Dataset entries
◇ ◇ ◇

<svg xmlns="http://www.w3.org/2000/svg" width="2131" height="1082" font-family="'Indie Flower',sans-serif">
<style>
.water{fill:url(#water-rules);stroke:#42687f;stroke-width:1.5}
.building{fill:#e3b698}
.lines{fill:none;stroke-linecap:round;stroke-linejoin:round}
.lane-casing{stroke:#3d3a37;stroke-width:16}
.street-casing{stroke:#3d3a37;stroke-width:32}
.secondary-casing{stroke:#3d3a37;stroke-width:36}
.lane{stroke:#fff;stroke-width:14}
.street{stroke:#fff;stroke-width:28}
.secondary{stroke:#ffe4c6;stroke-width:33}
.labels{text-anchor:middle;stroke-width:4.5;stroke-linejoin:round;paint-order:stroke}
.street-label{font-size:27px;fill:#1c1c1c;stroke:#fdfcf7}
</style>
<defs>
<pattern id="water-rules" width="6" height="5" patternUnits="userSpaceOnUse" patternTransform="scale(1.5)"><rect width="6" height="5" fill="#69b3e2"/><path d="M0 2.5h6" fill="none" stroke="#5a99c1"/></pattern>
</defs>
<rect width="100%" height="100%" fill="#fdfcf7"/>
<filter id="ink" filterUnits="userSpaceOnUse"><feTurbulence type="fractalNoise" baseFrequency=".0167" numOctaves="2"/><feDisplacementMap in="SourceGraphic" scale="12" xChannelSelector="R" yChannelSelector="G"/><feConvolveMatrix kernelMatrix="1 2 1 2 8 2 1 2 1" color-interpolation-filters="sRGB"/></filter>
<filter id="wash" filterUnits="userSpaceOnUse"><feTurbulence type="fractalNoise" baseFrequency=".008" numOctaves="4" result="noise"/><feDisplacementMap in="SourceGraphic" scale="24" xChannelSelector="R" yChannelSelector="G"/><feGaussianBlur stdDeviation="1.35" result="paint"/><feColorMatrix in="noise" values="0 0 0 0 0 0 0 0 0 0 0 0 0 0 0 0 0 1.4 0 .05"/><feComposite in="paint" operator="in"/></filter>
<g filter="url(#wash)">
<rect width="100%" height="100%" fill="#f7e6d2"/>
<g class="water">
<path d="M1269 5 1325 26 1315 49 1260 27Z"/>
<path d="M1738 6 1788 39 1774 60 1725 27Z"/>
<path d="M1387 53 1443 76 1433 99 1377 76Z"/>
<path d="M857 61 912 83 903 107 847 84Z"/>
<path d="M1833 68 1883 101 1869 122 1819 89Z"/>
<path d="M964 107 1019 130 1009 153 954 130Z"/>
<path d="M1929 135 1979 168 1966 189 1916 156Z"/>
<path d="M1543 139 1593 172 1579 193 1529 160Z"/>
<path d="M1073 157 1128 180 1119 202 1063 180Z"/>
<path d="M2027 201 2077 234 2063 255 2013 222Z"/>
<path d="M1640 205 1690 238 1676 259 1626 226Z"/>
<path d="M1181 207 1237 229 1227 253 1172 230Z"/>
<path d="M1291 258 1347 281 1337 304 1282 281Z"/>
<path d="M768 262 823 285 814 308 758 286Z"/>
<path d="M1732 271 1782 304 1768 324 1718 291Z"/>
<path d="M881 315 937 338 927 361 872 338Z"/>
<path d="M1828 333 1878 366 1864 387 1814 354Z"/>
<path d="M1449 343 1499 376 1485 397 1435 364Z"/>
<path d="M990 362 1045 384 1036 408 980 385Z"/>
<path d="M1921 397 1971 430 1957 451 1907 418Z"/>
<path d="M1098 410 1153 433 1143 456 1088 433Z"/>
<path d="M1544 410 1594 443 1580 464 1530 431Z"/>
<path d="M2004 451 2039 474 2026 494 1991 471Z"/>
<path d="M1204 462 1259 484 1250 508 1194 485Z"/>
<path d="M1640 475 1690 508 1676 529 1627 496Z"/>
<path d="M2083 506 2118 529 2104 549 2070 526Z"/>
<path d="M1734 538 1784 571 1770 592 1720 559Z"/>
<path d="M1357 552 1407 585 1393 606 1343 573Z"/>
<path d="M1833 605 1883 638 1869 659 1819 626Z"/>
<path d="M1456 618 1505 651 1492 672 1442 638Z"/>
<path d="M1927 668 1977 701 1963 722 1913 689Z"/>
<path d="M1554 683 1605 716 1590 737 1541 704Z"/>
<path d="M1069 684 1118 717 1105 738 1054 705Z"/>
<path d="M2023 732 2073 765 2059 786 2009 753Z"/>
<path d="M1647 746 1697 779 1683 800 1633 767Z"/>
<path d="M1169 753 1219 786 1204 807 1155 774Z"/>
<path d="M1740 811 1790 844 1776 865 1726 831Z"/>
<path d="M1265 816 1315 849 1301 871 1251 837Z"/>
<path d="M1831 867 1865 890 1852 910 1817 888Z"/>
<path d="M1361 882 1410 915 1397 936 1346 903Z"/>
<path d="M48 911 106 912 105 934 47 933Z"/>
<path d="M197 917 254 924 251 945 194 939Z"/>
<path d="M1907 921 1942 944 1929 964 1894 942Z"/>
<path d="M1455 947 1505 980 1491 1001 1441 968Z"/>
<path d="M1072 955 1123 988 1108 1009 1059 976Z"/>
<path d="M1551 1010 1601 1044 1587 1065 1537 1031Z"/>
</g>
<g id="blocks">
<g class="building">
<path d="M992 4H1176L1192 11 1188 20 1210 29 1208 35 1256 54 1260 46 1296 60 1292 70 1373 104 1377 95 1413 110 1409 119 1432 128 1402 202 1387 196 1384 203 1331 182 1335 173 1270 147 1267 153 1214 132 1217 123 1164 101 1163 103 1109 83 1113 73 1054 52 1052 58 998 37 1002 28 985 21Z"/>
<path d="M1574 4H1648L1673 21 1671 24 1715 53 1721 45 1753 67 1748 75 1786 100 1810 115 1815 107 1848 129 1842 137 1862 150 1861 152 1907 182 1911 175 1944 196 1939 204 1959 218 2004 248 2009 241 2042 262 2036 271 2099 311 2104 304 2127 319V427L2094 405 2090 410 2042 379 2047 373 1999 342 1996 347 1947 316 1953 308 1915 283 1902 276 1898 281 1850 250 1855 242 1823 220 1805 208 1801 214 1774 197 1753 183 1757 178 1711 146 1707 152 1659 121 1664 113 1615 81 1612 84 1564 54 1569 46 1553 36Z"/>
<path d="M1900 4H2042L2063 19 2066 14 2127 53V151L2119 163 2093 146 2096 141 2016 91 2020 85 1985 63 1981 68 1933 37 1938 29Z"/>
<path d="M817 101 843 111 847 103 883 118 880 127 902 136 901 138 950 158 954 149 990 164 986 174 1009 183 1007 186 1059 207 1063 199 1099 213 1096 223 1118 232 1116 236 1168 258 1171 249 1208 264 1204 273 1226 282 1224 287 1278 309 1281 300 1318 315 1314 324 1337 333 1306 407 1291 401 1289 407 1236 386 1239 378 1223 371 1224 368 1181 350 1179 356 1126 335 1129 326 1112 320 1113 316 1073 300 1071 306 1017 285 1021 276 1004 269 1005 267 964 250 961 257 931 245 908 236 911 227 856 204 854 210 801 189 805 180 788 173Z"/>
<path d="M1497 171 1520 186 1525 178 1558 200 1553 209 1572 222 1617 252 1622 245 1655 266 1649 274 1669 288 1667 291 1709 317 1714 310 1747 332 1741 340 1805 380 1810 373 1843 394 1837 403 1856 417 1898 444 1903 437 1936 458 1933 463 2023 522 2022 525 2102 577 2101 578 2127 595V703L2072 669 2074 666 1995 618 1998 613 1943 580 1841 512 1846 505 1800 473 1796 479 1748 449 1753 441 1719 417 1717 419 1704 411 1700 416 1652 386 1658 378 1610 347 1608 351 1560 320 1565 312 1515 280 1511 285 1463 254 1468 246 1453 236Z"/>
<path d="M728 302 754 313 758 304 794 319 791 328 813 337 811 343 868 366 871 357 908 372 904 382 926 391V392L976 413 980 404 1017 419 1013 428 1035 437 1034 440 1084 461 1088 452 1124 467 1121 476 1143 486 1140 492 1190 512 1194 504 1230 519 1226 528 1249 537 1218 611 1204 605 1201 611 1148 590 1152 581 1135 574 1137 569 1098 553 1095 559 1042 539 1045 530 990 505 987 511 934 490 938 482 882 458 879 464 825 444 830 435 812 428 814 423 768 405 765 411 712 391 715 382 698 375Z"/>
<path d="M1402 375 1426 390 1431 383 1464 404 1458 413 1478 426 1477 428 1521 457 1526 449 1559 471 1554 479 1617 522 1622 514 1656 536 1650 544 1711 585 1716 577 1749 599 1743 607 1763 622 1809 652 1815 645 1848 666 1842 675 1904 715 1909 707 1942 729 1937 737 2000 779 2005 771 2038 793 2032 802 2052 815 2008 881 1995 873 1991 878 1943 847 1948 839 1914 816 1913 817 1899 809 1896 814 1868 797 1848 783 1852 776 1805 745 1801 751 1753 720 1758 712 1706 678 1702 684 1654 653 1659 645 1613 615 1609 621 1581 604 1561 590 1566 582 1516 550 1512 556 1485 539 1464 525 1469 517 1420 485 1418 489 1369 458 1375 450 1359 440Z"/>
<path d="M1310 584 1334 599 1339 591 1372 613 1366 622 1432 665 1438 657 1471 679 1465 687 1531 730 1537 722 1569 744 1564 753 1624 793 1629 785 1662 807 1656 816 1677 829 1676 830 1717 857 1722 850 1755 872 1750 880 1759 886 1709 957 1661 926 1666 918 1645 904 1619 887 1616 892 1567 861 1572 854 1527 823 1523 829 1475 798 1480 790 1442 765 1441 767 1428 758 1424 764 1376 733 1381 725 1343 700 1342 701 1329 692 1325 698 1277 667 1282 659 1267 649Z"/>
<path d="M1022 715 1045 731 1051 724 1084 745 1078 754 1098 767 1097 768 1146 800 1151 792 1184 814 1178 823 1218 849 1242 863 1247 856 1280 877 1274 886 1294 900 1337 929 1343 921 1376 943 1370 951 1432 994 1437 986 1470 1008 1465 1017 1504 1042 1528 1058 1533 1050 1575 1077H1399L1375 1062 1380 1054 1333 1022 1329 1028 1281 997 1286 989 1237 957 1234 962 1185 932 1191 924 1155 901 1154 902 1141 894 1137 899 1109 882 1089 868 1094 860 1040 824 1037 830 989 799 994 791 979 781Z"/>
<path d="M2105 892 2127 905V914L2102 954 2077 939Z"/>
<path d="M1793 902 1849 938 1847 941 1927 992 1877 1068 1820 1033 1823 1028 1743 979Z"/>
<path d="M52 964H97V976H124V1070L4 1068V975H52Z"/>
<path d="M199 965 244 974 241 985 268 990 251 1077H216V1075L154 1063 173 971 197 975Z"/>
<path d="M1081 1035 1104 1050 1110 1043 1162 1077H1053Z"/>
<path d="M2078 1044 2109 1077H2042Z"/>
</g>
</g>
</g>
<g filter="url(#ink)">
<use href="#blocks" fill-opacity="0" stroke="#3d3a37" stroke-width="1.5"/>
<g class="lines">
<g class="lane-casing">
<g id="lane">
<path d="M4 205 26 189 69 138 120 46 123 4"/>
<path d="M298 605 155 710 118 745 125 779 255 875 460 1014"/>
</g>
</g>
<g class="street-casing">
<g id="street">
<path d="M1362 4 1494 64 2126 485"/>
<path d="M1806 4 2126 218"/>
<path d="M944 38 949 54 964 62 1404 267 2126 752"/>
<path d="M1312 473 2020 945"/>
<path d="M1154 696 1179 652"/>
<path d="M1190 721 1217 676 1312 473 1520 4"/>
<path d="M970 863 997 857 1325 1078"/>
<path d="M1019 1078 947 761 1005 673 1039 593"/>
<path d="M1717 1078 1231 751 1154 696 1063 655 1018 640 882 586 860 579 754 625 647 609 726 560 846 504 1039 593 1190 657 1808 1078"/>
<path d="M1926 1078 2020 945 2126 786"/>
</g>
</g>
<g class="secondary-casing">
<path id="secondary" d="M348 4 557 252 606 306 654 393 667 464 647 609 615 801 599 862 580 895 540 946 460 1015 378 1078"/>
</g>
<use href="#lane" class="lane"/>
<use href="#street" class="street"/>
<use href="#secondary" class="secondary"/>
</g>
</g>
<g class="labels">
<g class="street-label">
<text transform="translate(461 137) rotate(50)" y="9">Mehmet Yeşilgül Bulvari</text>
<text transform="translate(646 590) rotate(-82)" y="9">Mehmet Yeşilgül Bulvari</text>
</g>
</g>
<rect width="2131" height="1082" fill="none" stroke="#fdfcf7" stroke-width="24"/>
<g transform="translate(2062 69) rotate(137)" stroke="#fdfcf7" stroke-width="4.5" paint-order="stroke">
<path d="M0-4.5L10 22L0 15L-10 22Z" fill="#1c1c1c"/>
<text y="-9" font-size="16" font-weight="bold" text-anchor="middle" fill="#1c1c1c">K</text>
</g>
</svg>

◇ ◇ ◇

What this task involves
The answer must consist of every line from the records above that holds "size".

Expected output
.street-label{font-size:27px;fill:#1c1c1c;stroke:#fdfcf7}
<text y="-9" font-size="16" font-weight="bold" text-anchor="middle" fill="#1c1c1c">K</text>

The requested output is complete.